ADA Website Audit Process
An ADA website audit evaluates your site against Web Content Accessibility Guidelines (WCAG) 2.1 AA to identify issues that could create legal risk under ADA Title III or limit access for people with disabilities. The process combines several evaluation methods, each designed to catch what the others miss.
| Key Point | What It Means |
|---|---|
| Evaluation Standard | WCAG 2.1 Level AA is the referenced conformance standard for ADA website accessibility. |
| Automated Scans | Scans check HTML, CSS, and ARIA attributes but only flag approximately 25% of issues. |
| Human Evaluation | Screen reader testing, keyboard testing, visual inspection, and code review cover the remaining 75%. |
| Deliverable | A report listing each issue by location, WCAG criterion, severity, and remediation guidance. |
How Does an ADA Website Audit Process Begin?
Before evaluation starts, the auditor defines the scope.
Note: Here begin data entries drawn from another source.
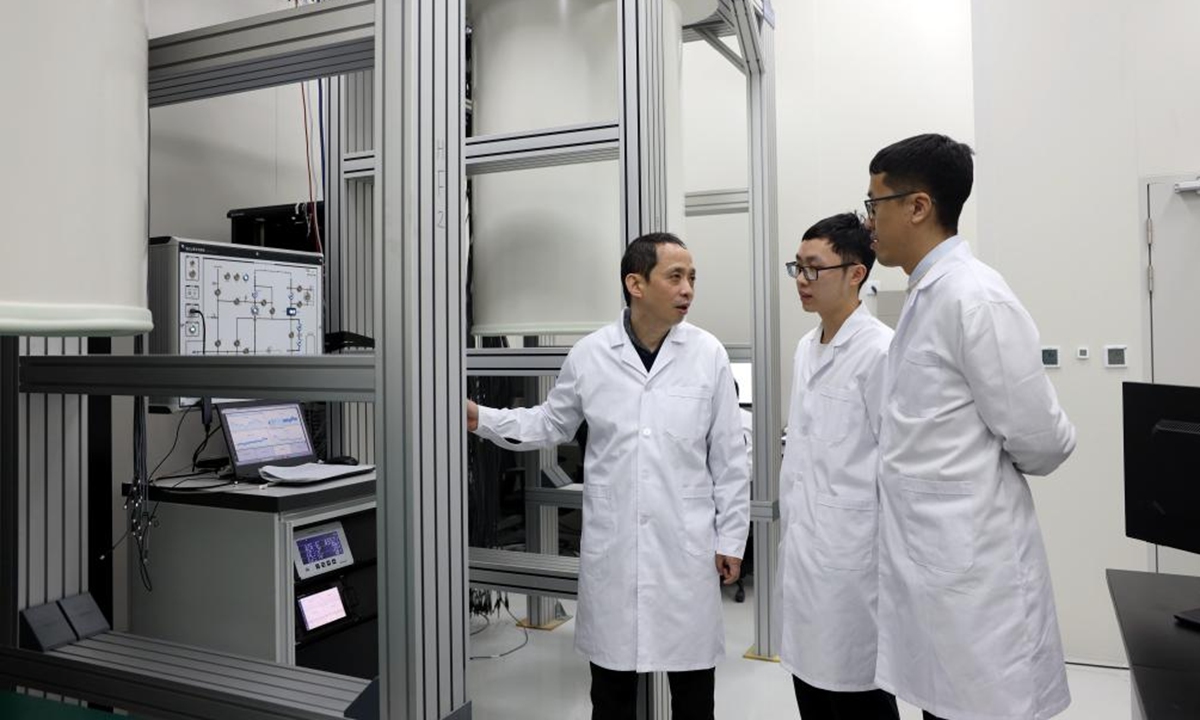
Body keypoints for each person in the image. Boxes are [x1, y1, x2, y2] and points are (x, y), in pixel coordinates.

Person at [467, 232, 750, 720]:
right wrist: (482, 418)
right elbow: (550, 423)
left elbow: (729, 455)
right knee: (611, 694)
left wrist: (732, 538)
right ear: (636, 284)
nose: (688, 289)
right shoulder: (591, 354)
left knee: (693, 695)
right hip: (616, 551)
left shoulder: (708, 354)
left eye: (692, 278)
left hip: (685, 550)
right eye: (675, 277)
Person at [865, 134, 1076, 720]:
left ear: (918, 206)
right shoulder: (925, 295)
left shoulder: (975, 298)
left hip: (978, 584)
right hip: (938, 576)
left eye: (875, 203)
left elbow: (1043, 440)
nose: (869, 220)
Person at [776, 212, 897, 719]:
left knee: (858, 693)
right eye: (797, 267)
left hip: (854, 561)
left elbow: (895, 463)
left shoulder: (881, 351)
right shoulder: (806, 347)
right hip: (806, 551)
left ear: (856, 273)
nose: (802, 280)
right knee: (811, 690)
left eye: (814, 268)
This means identifying which pages and user flows will be reviewed, including forms, checkout processes, login screens, and dynamic content like modals or menus.
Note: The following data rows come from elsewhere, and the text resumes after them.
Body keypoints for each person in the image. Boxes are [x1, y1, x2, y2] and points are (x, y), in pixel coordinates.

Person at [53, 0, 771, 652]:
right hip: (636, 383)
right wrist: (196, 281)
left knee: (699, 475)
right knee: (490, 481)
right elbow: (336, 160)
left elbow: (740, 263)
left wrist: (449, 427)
Scope decisions directly affect cost and timeline. A ten-page marketing site requires far less evaluation time than a 200-page e-commerce application with authenticated workflows.
Automated Scans as a Starting Point
Most audits begin with an automated scan. The scan loads each page and checks against WCAG success criteria by evaluating the underlying HTML, CSS, and ARIA markup.
Scans are fast and useful for catching structural issues like missing form labels or incorrect heading order. They flag approximately 25% of accessibility issues. The other 75% requires human evaluation because it involves context, logic, and user experience that code analysis cannot assess.
Screen Reader Testing
An auditor uses screen readers such as NVDA, JAWS, or VoiceOver to move through the site the way a blind or low-vision user would. This evaluation identifies issues with reading order, link announcements, form interactions, and dynamic content updates that scans cannot detect.
Screen reader testing typically covers Chrome and Safari to address the most common browser and assistive technology pairings.
Keyboard Testing
Every interactive element on the site must be operable using a keyboard alone. The auditor tabs through navigation, forms, buttons, and custom components to verify that focus is visible, logical, and never trapped.
Keyboard access issues are among the most common findings in an ADA website audit. Dropdown menus, modal dialogs, and custom widgets frequently lack proper keyboard support.
Visual Inspection and Code Review
The auditor visually inspects the interface at 200% and 400% browser zoom to verify that content reflows without losing information or functionality. This step also checks that meaningful images have appropriate text alternatives and that text spacing adjustments do not break the layout.
Code inspection goes deeper. The auditor reviews the source to verify ARIA roles, states, and properties are applied correctly, especially on custom components where native HTML semantics may be missing.
What Does the Audit Report Include?
The final deliverable is a detailed report. Each issue the audit identifies is documented with its page location, the WCAG criterion it relates to, a severity or user impact rating, and specific remediation steps.
This report becomes the roadmap for remediation work. Issues are typically prioritized by how much they affect real users and how much legal risk they represent.
How an ADA Website Audit Fits into Ongoing Conformance
A single audit captures the state of your site at one point in time. New content, design changes, and code deployments can introduce new issues after the audit is complete. Organizations that treat an audit as the starting point of an ongoing accessibility program, rather than a one-time event, maintain stronger ADA Title III risk reduction over time.
Recurring scans and periodic re-evaluation keep accessibility from drifting as the site evolves.